Since 1985, Nissin has launched a product line in the US and Canada and has opened offices in China, Malaysia, and Mexico. What is your international expansion strategy and what method will you be adopting? Will you continue to open sales offices, establish a factory, or engage in a joint venture, for example?
Nissin’s international sales strategy has generally remained the same since our initial expansion overseas, which is to establish a 1 dealer per country policy. We generally work with a single local distributor. We keep an open mind to pursuing potential new markets, but we do not rush in doing so. Finding a qualified and trusted candidate is crucial, therefore we approach each opportunity carefully. Through this method, we have successfully expanded into many new international markets over the past decade or so. While the expansion phase has somewhat settled down now, we are still open to new opportunities. Also, over the years, Nissin has been able to establish new overseas locations through a combination of the right people at the right time, and by a sweet twist of fate.

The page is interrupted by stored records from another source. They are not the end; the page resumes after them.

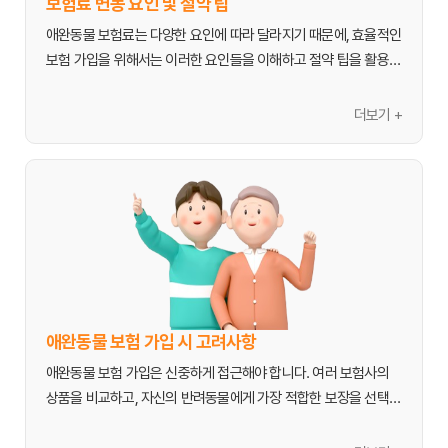
보험료 변동 요인 및 절약 팁
한 경우, 이 비용은 상당한 부담이 될 수 있으므로 중요한 보장 항목
애완동물 보험료는 다양한 요인에 따라 달라지기 때문에, 효율적인 
입니다.

보험 가입을 위해서는 이러한 요인들을 이해하고 절약 팁을 활용하
- 약제비: 처방받은 약의 구매 비용을 보장합니다. 만성 질환으로 
는 것이 중요합니다.

인해 꾸준히 약을 복용해야 하는 경우 큰 도움이 됩니다.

Strangely, whenever a thought of expansion arose, the right circumstances moved in our favor which allowed us to open sales offices and factories in each location.
When actually determining whether or not to plan an overseas factory and office expansion, we consider the general policy of produce locally and consume locally. We determine whether the sales in a particular region can maintain the factory or office and yield benefits. If the merit is justifiable, we will consider all options before deciding to open a new overseas location.
Would you be interested in expanding internationally with the dental materials that you are currently only offering domestically in Japan?
The dental material business is another important element in our business portfolio. We develop, manufacture and distribute denture fabrication materials, denture teeth, investment materials and impression taking materials, to name a few. However, most of our dental materials are sold only domestically. Contrary to our dental model business, expanding overseas with our dental material products is costly and demands compliance to strict regulations that vary from country to country. Although we are open to exporting our products to a market that has a dealer who is ready and willing to handle all the required costs and requirements, for now we want to allocate more resources into the global dental educational field and further grow our dental model business.
Imagine we come back to interview you again in two or three years; what would you like to tell us? What are your dreams for the company, and what would you like to have accomplished by then?
We hope to expand our product sales into more developing countries in regions such as Southeast Asia and Africa. In addition, we would like to enhance the market penetration of our products in each of our existing markets by working even closer with our worldwide distributors.
The dream of Nissin as a company is to become more and more of a familiar entity to the global dental professionals and students. If all of the dental academic institutions the world over, whenever they need a solution concerning dental education would say, “Hey, let’s ask Nissin. Because I know they will have the answers,” this would be the ultimate joy.